◆ Task brief
Once the lines below holding the string "sustainability" are counted, give that number alone.
┌─ Exercise data
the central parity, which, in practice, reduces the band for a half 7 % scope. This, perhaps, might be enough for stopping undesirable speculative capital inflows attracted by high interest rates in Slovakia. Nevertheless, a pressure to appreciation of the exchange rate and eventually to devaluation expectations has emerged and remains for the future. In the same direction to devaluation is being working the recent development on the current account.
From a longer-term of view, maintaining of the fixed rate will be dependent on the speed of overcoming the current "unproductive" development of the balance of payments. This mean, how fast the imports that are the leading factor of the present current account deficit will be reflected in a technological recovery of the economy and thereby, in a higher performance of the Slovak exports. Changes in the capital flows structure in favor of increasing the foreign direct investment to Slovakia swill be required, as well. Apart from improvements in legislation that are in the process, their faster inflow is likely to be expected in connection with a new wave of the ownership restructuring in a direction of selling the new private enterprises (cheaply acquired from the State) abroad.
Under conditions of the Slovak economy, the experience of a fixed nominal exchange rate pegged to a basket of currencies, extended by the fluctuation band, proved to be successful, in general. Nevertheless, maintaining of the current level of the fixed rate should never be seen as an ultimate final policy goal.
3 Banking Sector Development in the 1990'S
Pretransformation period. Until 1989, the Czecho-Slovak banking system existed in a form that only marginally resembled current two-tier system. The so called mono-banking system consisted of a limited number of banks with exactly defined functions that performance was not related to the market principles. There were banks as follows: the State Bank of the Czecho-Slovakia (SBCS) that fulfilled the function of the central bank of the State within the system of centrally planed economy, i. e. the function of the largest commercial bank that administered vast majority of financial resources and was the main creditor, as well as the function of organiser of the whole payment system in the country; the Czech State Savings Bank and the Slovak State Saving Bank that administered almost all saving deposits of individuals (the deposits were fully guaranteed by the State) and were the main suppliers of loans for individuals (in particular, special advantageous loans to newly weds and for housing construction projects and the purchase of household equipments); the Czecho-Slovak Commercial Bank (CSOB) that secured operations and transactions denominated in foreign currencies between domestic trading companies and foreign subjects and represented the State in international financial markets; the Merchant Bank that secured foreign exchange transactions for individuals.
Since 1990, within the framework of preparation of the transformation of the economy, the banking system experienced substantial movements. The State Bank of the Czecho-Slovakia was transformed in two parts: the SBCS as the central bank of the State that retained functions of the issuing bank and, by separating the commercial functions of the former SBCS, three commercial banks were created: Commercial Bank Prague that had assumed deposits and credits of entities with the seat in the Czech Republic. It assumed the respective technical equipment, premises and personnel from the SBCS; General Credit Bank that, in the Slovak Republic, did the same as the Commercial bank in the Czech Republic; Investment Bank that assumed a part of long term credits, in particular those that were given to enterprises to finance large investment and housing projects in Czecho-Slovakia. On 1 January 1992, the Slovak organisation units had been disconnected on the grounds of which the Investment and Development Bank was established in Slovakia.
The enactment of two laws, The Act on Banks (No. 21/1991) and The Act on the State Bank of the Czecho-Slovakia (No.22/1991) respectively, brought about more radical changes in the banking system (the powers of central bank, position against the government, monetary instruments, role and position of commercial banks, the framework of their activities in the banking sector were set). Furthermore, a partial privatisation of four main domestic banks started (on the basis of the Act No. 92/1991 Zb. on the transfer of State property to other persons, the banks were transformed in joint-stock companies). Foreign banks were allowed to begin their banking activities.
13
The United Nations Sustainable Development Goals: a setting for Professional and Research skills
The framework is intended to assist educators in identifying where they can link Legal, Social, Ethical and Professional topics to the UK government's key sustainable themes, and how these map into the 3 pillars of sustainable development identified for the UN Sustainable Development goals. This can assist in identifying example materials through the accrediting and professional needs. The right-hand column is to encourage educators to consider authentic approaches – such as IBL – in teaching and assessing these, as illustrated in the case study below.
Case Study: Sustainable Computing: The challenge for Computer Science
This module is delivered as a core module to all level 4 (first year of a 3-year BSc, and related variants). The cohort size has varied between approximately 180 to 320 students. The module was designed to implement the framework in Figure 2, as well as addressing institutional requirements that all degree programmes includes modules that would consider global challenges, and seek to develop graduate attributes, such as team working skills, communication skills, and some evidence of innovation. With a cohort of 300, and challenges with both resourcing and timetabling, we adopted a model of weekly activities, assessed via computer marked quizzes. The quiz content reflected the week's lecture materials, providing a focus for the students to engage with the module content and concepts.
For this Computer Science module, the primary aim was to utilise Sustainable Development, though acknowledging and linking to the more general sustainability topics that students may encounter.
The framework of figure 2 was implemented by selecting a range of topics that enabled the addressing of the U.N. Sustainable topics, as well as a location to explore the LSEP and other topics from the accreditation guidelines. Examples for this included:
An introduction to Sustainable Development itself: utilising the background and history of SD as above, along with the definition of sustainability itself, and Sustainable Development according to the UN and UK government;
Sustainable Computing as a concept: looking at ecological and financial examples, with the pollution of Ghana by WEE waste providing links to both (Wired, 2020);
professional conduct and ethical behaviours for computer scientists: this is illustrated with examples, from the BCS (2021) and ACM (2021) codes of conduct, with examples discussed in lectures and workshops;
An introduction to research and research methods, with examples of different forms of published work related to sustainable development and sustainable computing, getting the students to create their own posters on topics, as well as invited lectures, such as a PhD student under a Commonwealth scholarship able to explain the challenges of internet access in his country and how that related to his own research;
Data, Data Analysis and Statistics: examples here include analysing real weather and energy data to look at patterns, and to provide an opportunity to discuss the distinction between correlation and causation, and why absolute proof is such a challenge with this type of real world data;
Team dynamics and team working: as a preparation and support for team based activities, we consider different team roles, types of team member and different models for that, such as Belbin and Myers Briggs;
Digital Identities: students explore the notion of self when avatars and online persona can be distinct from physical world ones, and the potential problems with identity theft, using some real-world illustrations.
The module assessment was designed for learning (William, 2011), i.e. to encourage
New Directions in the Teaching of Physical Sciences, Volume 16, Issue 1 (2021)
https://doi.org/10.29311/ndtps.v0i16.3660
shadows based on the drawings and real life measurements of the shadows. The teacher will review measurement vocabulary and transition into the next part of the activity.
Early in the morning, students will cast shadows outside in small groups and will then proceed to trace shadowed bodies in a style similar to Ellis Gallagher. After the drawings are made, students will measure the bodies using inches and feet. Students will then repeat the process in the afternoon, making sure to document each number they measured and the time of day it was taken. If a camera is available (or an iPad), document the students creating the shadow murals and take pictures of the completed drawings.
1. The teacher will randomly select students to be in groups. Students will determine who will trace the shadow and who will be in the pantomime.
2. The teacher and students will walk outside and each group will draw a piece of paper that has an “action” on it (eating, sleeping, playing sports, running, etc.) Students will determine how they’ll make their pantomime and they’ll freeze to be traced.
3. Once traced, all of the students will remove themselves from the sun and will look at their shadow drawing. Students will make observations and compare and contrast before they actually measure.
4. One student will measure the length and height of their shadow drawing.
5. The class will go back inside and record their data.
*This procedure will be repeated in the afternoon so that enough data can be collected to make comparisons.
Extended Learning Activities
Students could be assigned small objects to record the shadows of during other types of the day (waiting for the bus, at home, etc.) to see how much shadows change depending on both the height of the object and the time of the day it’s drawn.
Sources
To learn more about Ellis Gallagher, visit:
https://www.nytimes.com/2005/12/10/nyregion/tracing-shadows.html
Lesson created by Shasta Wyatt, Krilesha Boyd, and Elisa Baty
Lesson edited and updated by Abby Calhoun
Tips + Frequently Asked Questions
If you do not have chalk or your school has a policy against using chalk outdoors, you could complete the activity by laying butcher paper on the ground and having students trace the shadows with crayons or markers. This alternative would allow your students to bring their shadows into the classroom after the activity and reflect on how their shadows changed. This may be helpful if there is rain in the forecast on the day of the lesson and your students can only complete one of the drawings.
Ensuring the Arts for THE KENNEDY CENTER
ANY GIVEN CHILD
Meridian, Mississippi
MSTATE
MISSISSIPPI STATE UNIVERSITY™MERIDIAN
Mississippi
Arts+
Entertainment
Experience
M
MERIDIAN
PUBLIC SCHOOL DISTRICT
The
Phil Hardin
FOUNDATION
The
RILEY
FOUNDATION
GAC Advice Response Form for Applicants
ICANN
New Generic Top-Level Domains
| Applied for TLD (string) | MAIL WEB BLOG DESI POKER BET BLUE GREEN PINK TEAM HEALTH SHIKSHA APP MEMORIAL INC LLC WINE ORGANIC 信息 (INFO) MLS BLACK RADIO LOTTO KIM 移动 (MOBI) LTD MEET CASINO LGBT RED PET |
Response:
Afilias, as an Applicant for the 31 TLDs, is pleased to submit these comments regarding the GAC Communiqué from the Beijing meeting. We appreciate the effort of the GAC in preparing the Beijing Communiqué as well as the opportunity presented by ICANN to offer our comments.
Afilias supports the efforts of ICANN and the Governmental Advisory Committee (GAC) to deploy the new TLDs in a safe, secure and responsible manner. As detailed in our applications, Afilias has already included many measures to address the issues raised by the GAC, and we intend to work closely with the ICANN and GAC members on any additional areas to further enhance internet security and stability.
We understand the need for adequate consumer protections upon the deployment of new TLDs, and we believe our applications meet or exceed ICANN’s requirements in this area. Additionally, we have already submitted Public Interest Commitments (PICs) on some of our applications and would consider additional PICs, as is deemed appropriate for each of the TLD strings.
└─
◆ Answer box
2